╭──

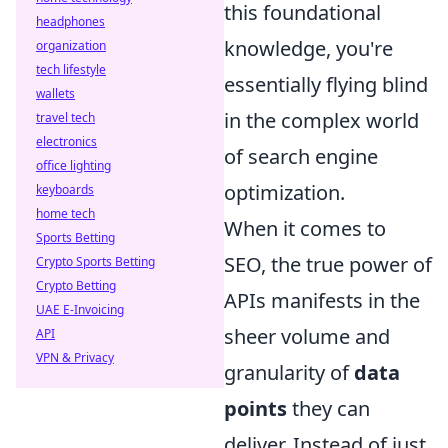
this foundational
headphones
knowledge, you're
organization
tech lifestyle
essentially flying blind
wallets
in the complex world
travel tech
electronics
of search engine
office lighting
optimization.
keyboards
home tech
When it comes to
Sports Betting
SEO, the true power of
Crypto Sports Betting
Crypto Betting
APIs manifests in the
UAE E-Invoicing
sheer volume and
API
VPN & Privacy
granularity of
data
points
they can
deliver. Instead of just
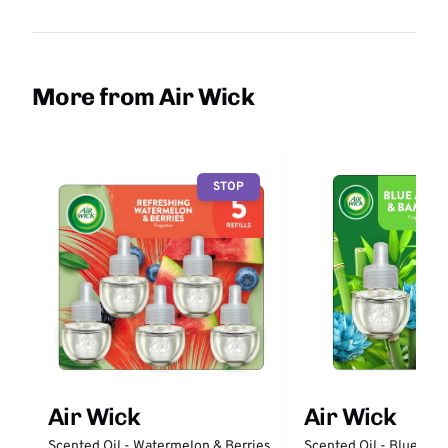
More from Air Wick
STOP
Air Wick
Air Wick
Scented Oil - Watermelon & Berries
Scented Oil - Blue Ag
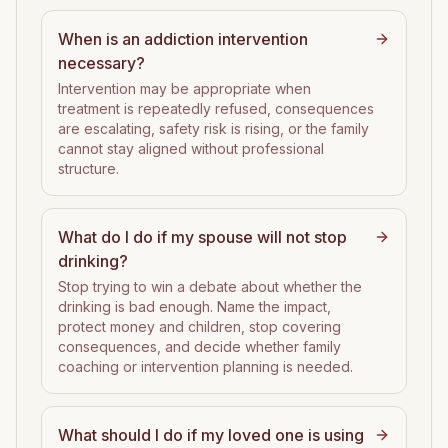
When is an addiction intervention
necessary?
Intervention may be appropriate when
treatment is repeatedly refused, consequences
are escalating, safety risk is rising, or the family
cannot stay aligned without professional
structure.
What do I do if my spouse will not stop
drinking?
Stop trying to win a debate about whether the
drinking is bad enough. Name the impact,
protect money and children, stop covering
consequences, and decide whether family
coaching or intervention planning is needed.
What should I do if my loved one is using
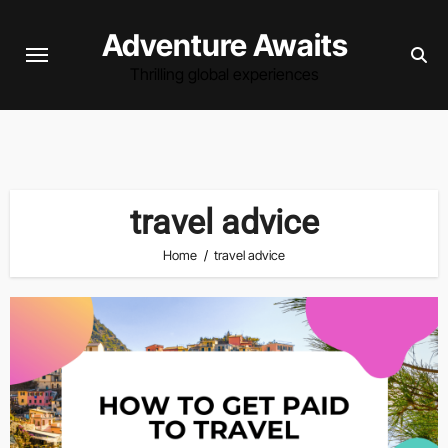
Skip
Adventure Awaits
to
content
Thrilling global experiences
travel advice
Home
travel advice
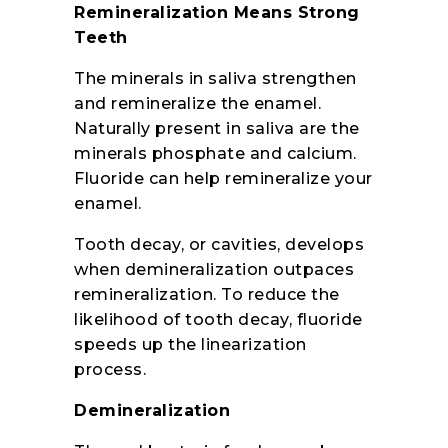
Remineralization Means Strong
Teeth
The minerals in saliva strengthen
and remineralize the enamel.
Naturally present in saliva are the
minerals phosphate and calcium.
Fluoride can help remineralize your
enamel.
Tooth decay, or cavities, develops
when demineralization outpaces
remineralization. To reduce the
likelihood of tooth decay, fluoride
speeds up the linearization
process.
Demineralization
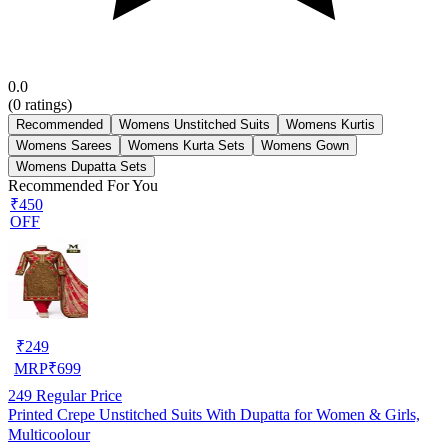
0.0
(
0
ratings)
Recommended
Womens Unstitched Suits
Womens Kurtis
Womens Sarees
Womens Kurta Sets
Womens Gown
Womens Dupatta Sets
Recommended For You
₹450
OFF
₹
249
MRP
₹
699
249
Regular Price
Printed Crepe Unstitched Suits With Dupatta for Women & Girls,
Multicoolour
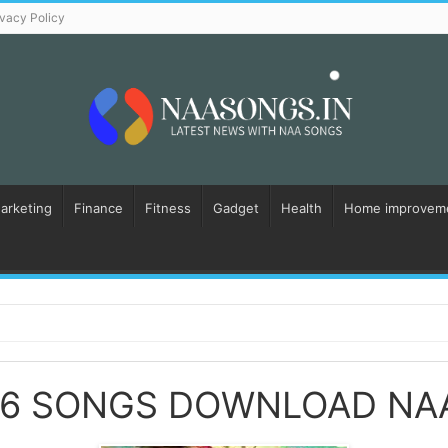
ivacy Policy
Marketing
Finance
Fitness
Gadget
Health
Home improvem
16 SONGS DOWNLOAD NA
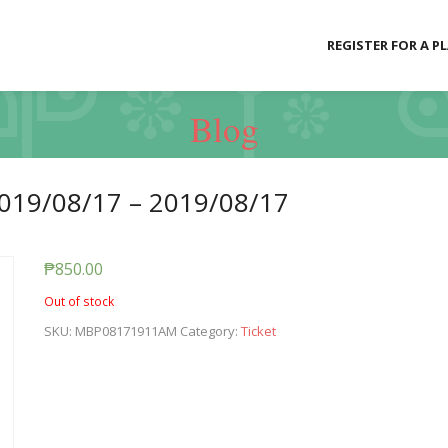
REGISTER FOR A P
Blog
019/08/17 – 2019/08/17
₱
850.00
Out of stock
SKU:
MBP08171911AM
Category:
Ticket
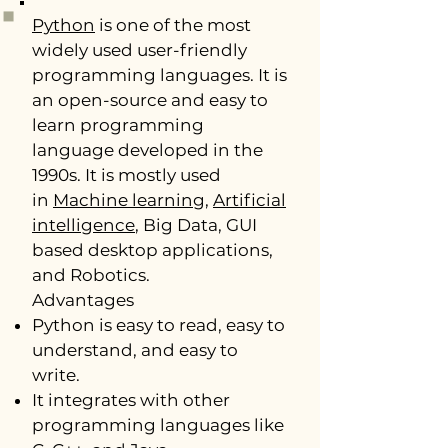
Python
is one of the most
widely used user-friendly
programming languages. It is
an open-source and easy to
learn programming
language developed in the
1990s. It is mostly used
in
Machine learning
,
Artificial
intelligence
, Big Data, GUI
based desktop applications,
and Robotics.
Advantages
Python is easy to read, easy to
understand, and easy to
write.
It integrates with other
programming languages like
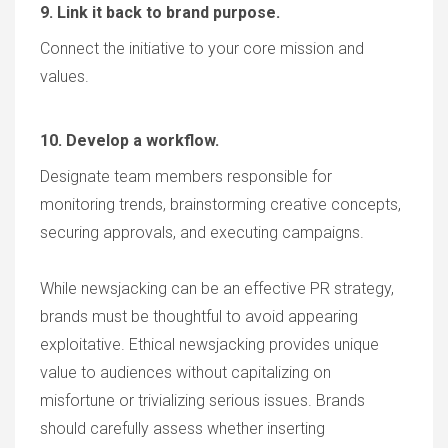
9. Link it back to brand purpose.
Connect the initiative to your core mission and
values.
10. Develop a workflow.
Designate team members responsible for
monitoring trends, brainstorming creative concepts,
securing approvals, and executing campaigns.
While newsjacking can be an effective PR strategy,
brands must be thoughtful to avoid appearing
exploitative. Ethical newsjacking provides unique
value to audiences without capitalizing on
misfortune or trivializing serious issues. Brands
should carefully assess whether inserting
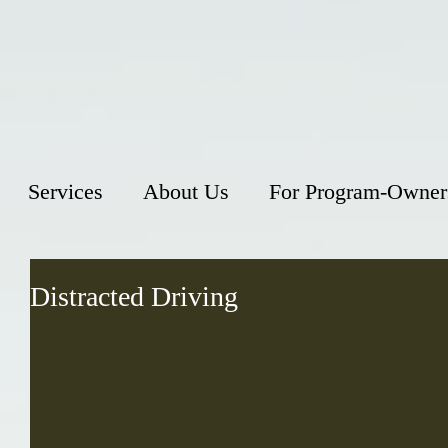
Services
About Us
For Program-Owner
Distracted Driving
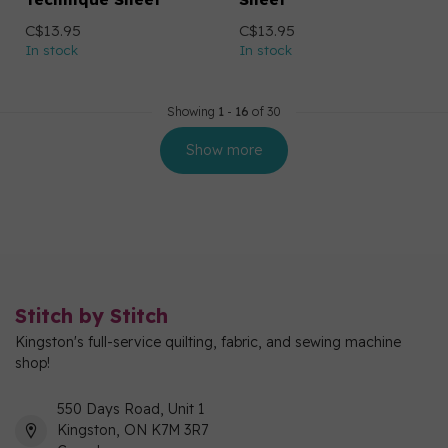
C$13.95
C$13.95
In stock
In stock
Showing
1
-
16
of 30
Show more
Stitch by Stitch
Kingston's full-service quilting, fabric, and sewing machine
shop!
550 Days Road, Unit 1
Kingston, ON K7M 3R7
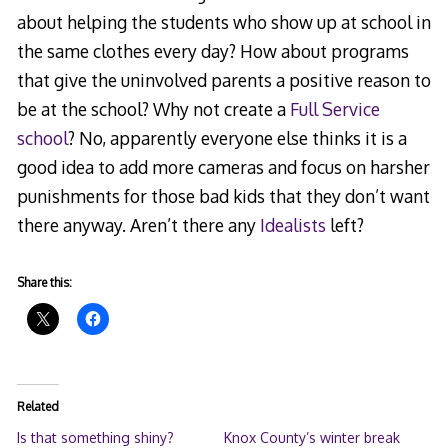
about helping the students who show up at school in
the same clothes every day? How about programs
that give the uninvolved parents a positive reason to
be at the school? Why not create a
Full Service
school
? No, apparently everyone else thinks it is a
good idea to add more cameras and focus on harsher
punishments for those bad kids that they don’t want
there anyway. Aren’t there any
Idealists
left?
Share this:
Related
Is that something shiny?
Knox County’s winter break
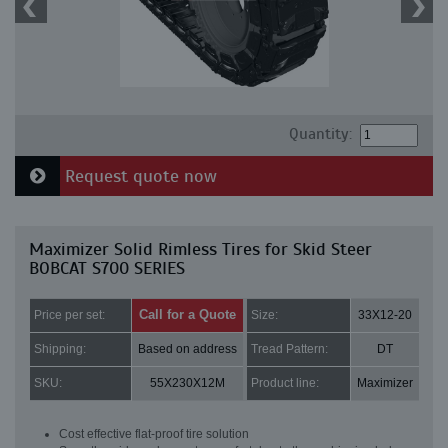
Quantity:
Request quote now
Maximizer Solid Rimless Tires for Skid Steer
BOBCAT S700 SERIES
Call for a Quote
Price per set:
Size:
33X12-20
Shipping:
Based on address
Tread Pattern:
DT
SKU:
55X230X12M
Product line:
Maximizer
Cost effective flat-proof tire solution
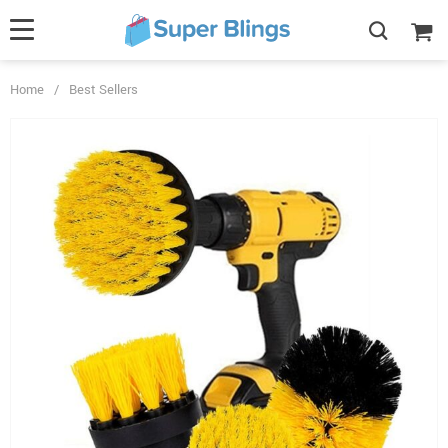
Home
/
Best Sellers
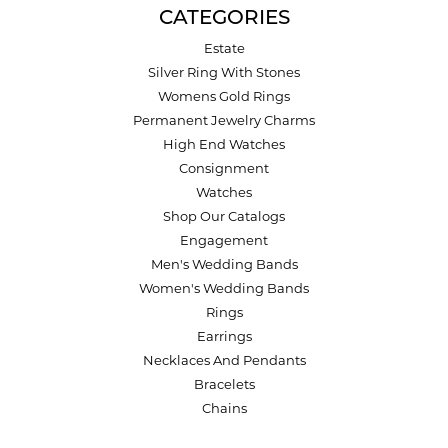
CATEGORIES
Estate
Silver Ring With Stones
Womens Gold Rings
Permanent Jewelry Charms
High End Watches
Consignment
Watches
Shop Our Catalogs
Engagement
Men's Wedding Bands
Women's Wedding Bands
Rings
Earrings
Necklaces And Pendants
Bracelets
Chains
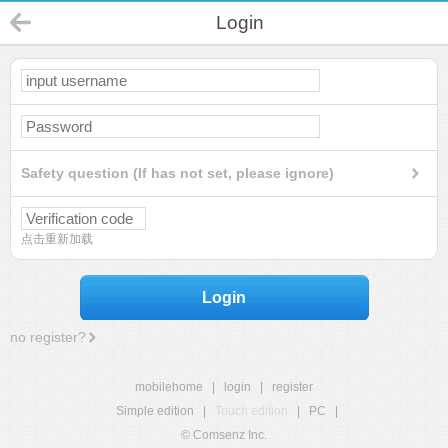
Login
Safety question (If has not set, please ignore)
点击重新加载
Login
no register?
mobilehome
|
login
|
register
Simple edition
|
Touch edition
|
PC
|
© Comsenz Inc.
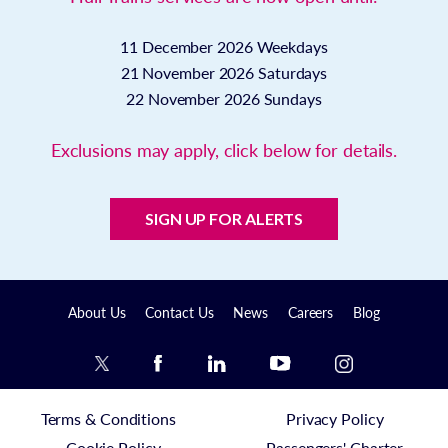
11 December 2026
Weekdays
21 November 2026
Saturdays
22 November 2026
Sundays
Exclusions may apply, click below for details.
SIGN UP FOR ALERTS
About Us
Contact Us
News
Careers
Blog
Terms & Conditions
Privacy Policy
Cookie Policy
Passengers' Charter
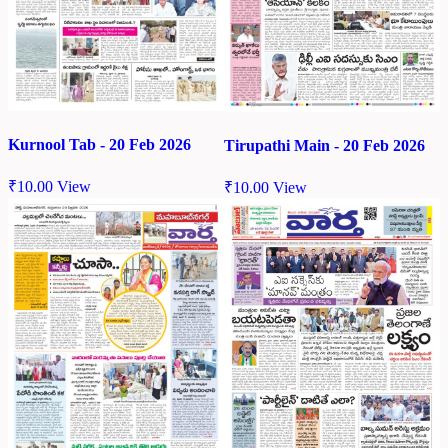
Kurnool Tab - 20 Feb 2026
Tirupathi Main - 20 Feb 2026
₹
10.00
View
₹
10.00
View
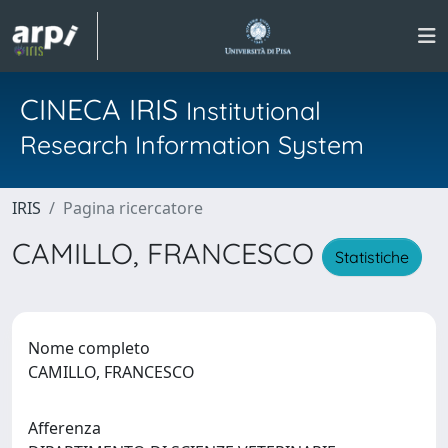
CINECA IRIS
Institutional
Research Information System
IRIS
Pagina ricercatore
CAMILLO, FRANCESCO
Statistiche
Nome completo
CAMILLO, FRANCESCO
Afferenza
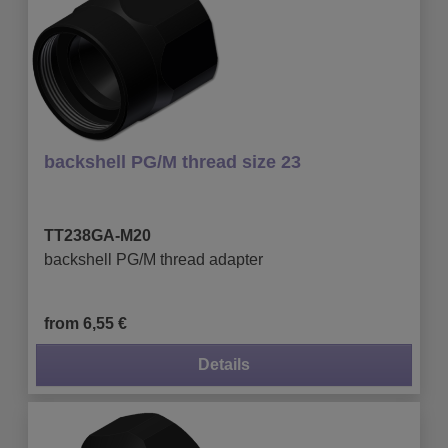
backshell PG/M thread size 23
TT238GA-M20
backshell PG/M thread adapter
from 6,55 €
Details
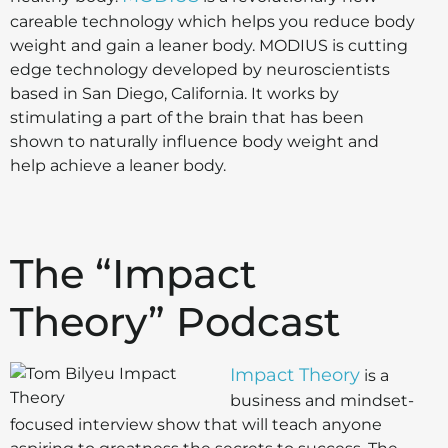
careable technology which helps you reduce body
weight and gain a leaner body. MODIUS is cutting
edge technology developed by neuroscientists
based in San Diego, California. It works by
stimulating a part of the brain that has been
shown to naturally influence body weight and
help achieve a leaner body.
The “Impact
Theory” Podcast
Impact Theory
is a
business and mindset-
focused interview show that will teach anyone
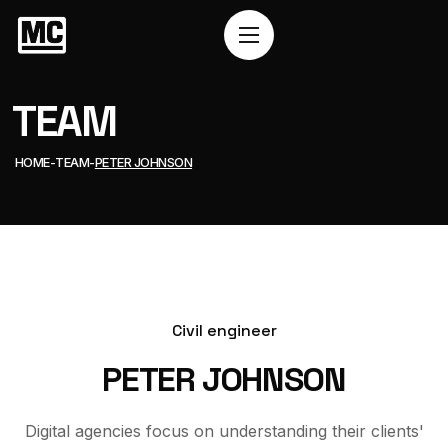
TEAM
HOME
TEAM
PETER JOHNSON
Civil engineer
PETER JOHNSON
Digital agencies focus on understanding their clients'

╰──

What the task asks: Starting at the line with "Kurnool Tab - 20 Feb 2026" and continuing through the end of the records, render each line as a row of a Markdown table with two columns, Row and Line. Leave out blank lines and the pictures.

Written answer:
| Row | Line |
|---|---|
| 1 | Kurnool Tab - 20 Feb 2026 |
| 2 | Tirupathi Main - 20 Feb 2026 |
| 3 | ₹ |
| 4 | 10.00 |
| 5 | View |
| 6 | ₹ |
| 7 | 10.00 |
| 8 | View |
| 9 | CINECA IRIS |
| 10 | Institutional |
| 11 | Research Information System |
| 12 | IRIS |
| 13 | Pagina ricercatore |
| 14 | CAMILLO, FRANCESCO |
| 15 | Statistiche |
| 16 | Nome completo |
| 17 | CAMILLO, FRANCESCO |
| 18 | Afferenza |
| 19 | backshell PG/M thread size 23 |
| 20 | TT238GA-M20 |
| 21 | backshell PG/M thread adapter |
| 22 | from 6,55 € |
| 23 | Details |
| 24 | careable technology which helps you reduce body |
| 25 | weight and gain a leaner body. MODIUS is cutting |
| 26 | edge technology developed by neuroscientists |
| 27 | based in San Diego, California. It works by |
| 28 | stimulating a part of the brain that has been |
| 29 | shown to naturally influence body weight and |
| 30 | help achieve a leaner body. |
| 31 | The “Impact |
| 32 | Theory” Podcast |
| 33 | Impact Theory |
| 34 | is a |
| 35 | business and mindset- |
| 36 | focused interview show that will teach anyone |
| 37 | TEAM |
| 38 | HOME |
| 39 | TEAM |
| 40 | PETER JOHNSON |
| 41 | Civil engineer |
| 42 | PETER JOHNSON |
| 43 | Digital agencies focus on understanding their clients' |